My fridge is not working on 12v supply with engine running.I mistakenly plugged into mains supply with engine running and have blown fuse or relays which i have changed but it's not working. Fridge works fine on gas or mains supply, 
Please help.


----------



## DavidDredge (Oct 17, 2010)

Firstly you may get more response if you post in the right forum (this is for Fiat Ducato!).

If you really did connect mains to the 12v fridge input you could also have blown the heater element in the fridge. 

Otherwise it is hard to tell if 12v is working as it will take ages to cool the fridge down (it really is there to maintain temperature whilst driving).

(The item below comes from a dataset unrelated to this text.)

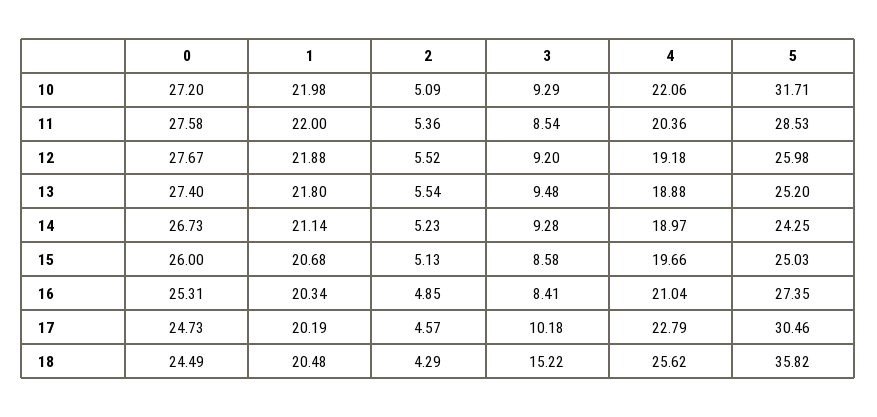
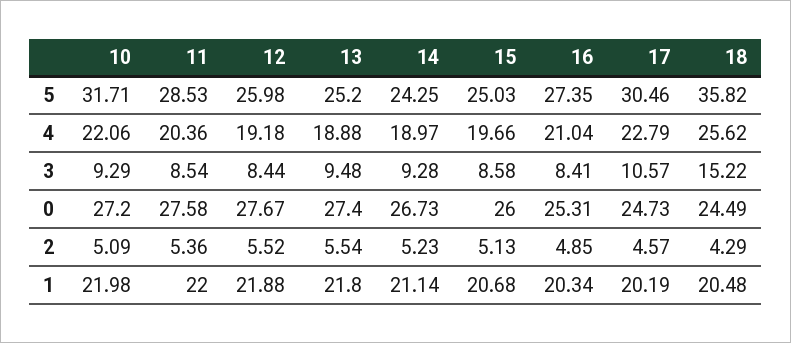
3, 12: 9.2 -> 8.44
3, 17: 10.18 -> 10.57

Finally some of us just keep the gas on all the time (recent poll on this site said not everyone agrees with this approach).

David


----------



## Mrplodd (Mar 4, 2008)

I wouldnt bother!!!

On 12 volt there is sod all cooling anyway, I left mine off (by mistake) for over 24 hours a while ago whilst travelling (road ferry road) 

Everything was still cold and the stuff in the ice box was still frozen. I sometimes wonder why the likes of Dometic etc bother with 12 volt operation :roll: :roll:


----------



## clive1821 (Mar 27, 2010)

as a first punt..... if you had the 12 volts on with the engine running it would not matter if you conected up your hook up as you would have to switch the control on your fridge to mains or if its an automatic unit it would just select the correct supply.... i would just check the +D volts going to the fridge if thats ok check the element would be the first course of action.... as already mentioned the 12volt portion of the fridge is just for maintaining the fridge tempreture......


----------



## Davethepenguin (Oct 21, 2010)

On my Chausson, for the fridge to operate on 12v it must receive a signal to tell it the engine is running. This is so the fridge will not flatten the battery when the engine is switched off. This signal is sent down a circuit which contains a separate 5 amp fuse for protection.

On my m/h the fuse is in a different box to the main fuse panel but is shown on the wiring diagram.

Twice I've had to replace this fuse before a holiday. I've replaced the 5 amp with a 7.5 amp fuse & everything's been OK since then. Worth a look?

Regards

Andy


----------



## pgraham (Apr 17, 2012)

*Thankyou*

Thanks all of you for your advice. I am going on Holiday so I will let you know when I get back.
Thanks
P Graham


----------